Source excerpt:
"""
# grandfather clock



## jack3140 (Aug 24, 2012)

for those who may be interested here is a photo of the finished second clock . this one is for myself


----------



## Semipro (Mar 22, 2013)

That is a nice piece. Jack
Great job


----------



## JOAT (Apr 9, 2010)

That is lovely. 
Had one years ago, got rid of it, because of all the bonging when I was trying to sleep. Got an antique wall clock, that I don't wind for the same reason.


----------



## Peter Harrison45 (Aug 26, 2013)

Wow, nice work . How much did all the mechanisms cost for the clock??
Maybe one day i'll attempt it maybe ??????


----------



## Multiwood (Feb 24, 2013)

Very nice Jack!! Is it made out of Red Oak? Really looks good.


----------



## neville9999 (Jul 22, 2010)

Looks very nice Jack, did you buy all the woodwork as a kit and then assemble it or did you make all the timber components yourself? NGM


----------



## mgmine (Jan 16, 2012)

Outstanding! I started one last winter but ran out of wood. I thought I had all mahogany but it turned out that half of what I had was walnut. I'm making it out of old table leaves. I picked up a mahogany table at the flea market a few weeks ago for $2.00 so when it gets cold out I'll start up again.


----------



## Keith Hodges (Apr 30, 2013)

Almost all new clock works, especially grandfather clocks, have either a setting, or a switch to silence them at night, so you may have gotten rid of a nice clock for no reason. Also, if your wallclock doesn't have the same option, which most antique clocks don't, I wind the time keeping winder and, like you, don't wind the chimes winder. At least I can tell time with it.


----------



## dick in ia (Jul 23, 2007)

Great job. 
Where did you pick up the movement? I purchased some from Larose in years back, but since they closed, I don't have a "good" source for clock movements.
I would like to see some pictures during construction.


----------



## Cherryville Chuck (Sep 28, 2010)

Beautiful job.

Dick, Lee Valley sells some movements but the movement in this clock looks bigger than anything LV sells. Chime Movements - Lee Valley Tools


----------



## TwoSkies57 (Feb 23, 2009)

Outstanding!!!


----------



## williamm (Oct 10, 2011)

Great looking clock.
I would love to build / own one like it.
Maybe one day.


----------



## junglejim (Mar 28, 2013)

hi JACK that is a beautiful piece what else have you made maybe someday i'll be able to do something like that [i better hurry i turned 65 today lol.Keep up the good work.


----------



## jack3140 (Aug 24, 2012)

*attempt to answer all your questions*

post #4 2385.00cdn dollars incl all taxes and glass kit post#5 yes very old red oak post#6i made all the wood components myself post#9 the movement and accessories were purchased at "COLONIAL TIMES" IN ONTARIO CANADA post#10 ihave made quite a few pieces of furniture; for my beloved daughter wich she treasures i hope your questions are answered to your satisfaction if not feel free to email me regards and thanks for the nice comments jack  ps i also built the fireplace and the kentucky rifle tht you see on it


----------



## mailee (Nov 11, 2005)
"""
Set of tasks:
A: In the grandfather clock thread, where did jack3140 buy the movement and accessories?
B: Summarize the grandfather clock thread in two sentences.
C: Extend the grandfather clock thread from the point where it stops.

Stored data:
"""
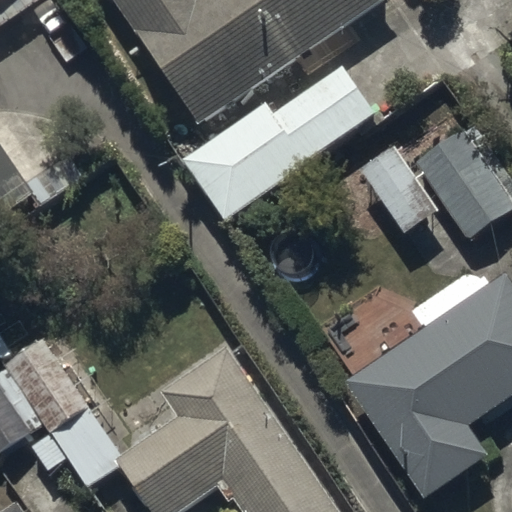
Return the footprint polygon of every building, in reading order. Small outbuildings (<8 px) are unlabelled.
[(0,0),(0,35),(50,0),(0,0)] [(119,0),(208,127),(388,0),(119,0)] [(275,106),(195,162),(191,165),(235,228),(316,170),(314,166),(381,119),(349,73),(284,119),(275,106)] [(511,219),(511,194),(470,135),(418,172),(401,148),(365,174),(412,240),(452,212),(475,245),(511,219)] [(0,234),(40,209),(0,147),(0,234)] [(478,432),(511,406),(511,282),(511,281),(502,287),(486,265),(419,313),(432,330),(352,388),(434,501),(496,456),(478,432)] [(106,420),(50,340),(0,375),(0,461),(3,465),(36,441),(60,475),(75,464),(96,494),(125,473),(152,511),(192,511),(230,485),(249,511),(348,511),(224,336),(106,420)]
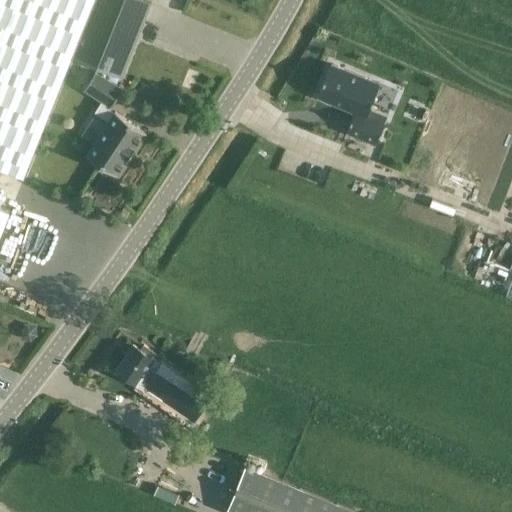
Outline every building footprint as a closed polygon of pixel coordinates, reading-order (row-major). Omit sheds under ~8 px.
[(0,0),(0,169),(23,178),(72,58),(121,77),(151,1),(147,0),(0,0)] [(376,145),(388,115),(370,107),(380,84),(331,63),(317,96),(355,112),(346,132),(376,145)] [(86,155),(117,175),(146,132),(115,112),(114,113),(108,109),(110,106),(111,107),(122,89),(95,72),(84,89),(85,90),(85,89),(102,100),(94,113),(109,122),(87,154),(86,155)] [(185,400),(194,405),(203,392),(153,358),(156,353),(143,344),(140,349),(134,345),(117,370),(145,390),(151,381),(183,403),(185,400)] [(229,511),(355,511),(245,466),(227,511),(229,511)]
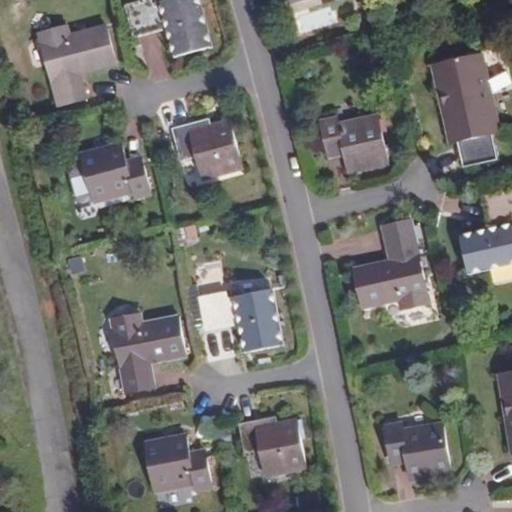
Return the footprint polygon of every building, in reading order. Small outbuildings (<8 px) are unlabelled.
"""
Answers per task:
A: From Colonial Times in Ontario, Canada.

B: jack3140 posts a photo of a second finished grandfather clock, built for himself, and other members praise it and ask about its cost, wood, construction, and movement. He replies that it cost 2385.00 Canadian dollars including all taxes and the glass kit, that it is very old red oak with all wood components made by him, and that the movement and accessories came from Colonial Times in Ontario, Canada.

C:
Jack, that is a stunning clock. It has been a few years since I made one but it wasn't half as good as that. That is a beautiful piece of craftsmanship.


----------



## Danman1957 (Mar 14, 2009)

Beautiful piece Jack. I also started on last winter but time is just not there for such an elaborate project. I am making it with walnut and hope to get back on track with it. I also would like to know the apx. cost of the clock works, they are outstanding.
Cheers,
Dan


----------



## jack3140 (Aug 24, 2012)

Danman1957 said:


> Beautiful piece Jack. I also started on last winter but time is just not there for such an elaborate project. I am making it with walnut and hope to get back on track with it. I also would like to know the apx. cost of the clock works, they are outstanding.
> Cheers,
> Dan


 thank you see post #14


----------



## OutoftheWoodwork (Oct 4, 2012)

jack3140 said:


> for those who may be interested here is a photo of the finished second clock . this one is for myself


Wow Jack that's absolutely gorgeous! Ya know, I live just next door in Michigan.... (I make signs, not furniture lol)

And since my birthday just passed, we still have Christmas... lol


----------



## jack3140 (Aug 24, 2012)

OutoftheWoodwork said:


> Wow Jack that's absolutely gorgeous! Ya know, I live just next door in Michigan.... (I make signs, not furniture lol)
> 
> And since my birthday just passed, we still have Christmas... lol


 well i wish you a belated happy birthday and certainly a very merry Christmas . thank you for the compliment . bet you make beautiful signs !!!!!!!!!!!!:laugh: . regards jack


----------



## OutoftheWoodwork (Oct 4, 2012)

jack3140 said:


> well i wish you a belated happy birthday and certainly a very merry Christmas . thank you for the compliment . bet you make beautiful signs !!!!!!!!!!!!:laugh: . regards jack


Oh PFFFFT!!! :laugh:


----------



## Keith Hodges (Apr 30, 2013)

Klockit bought LaRose several years ago and has pretty much, although limited, a pretty good source of works and parts. Merritt's is another good choice.


----------



## junglejim (Mar 28, 2013)

hey there Jack,you should be proud of yourself that is a beautiful piece.Just wondering how you got to where you are in woodworking[ practice practice practice i suppose].Thanks for sharing. Jim


----------



## jack3140 (Aug 24, 2012)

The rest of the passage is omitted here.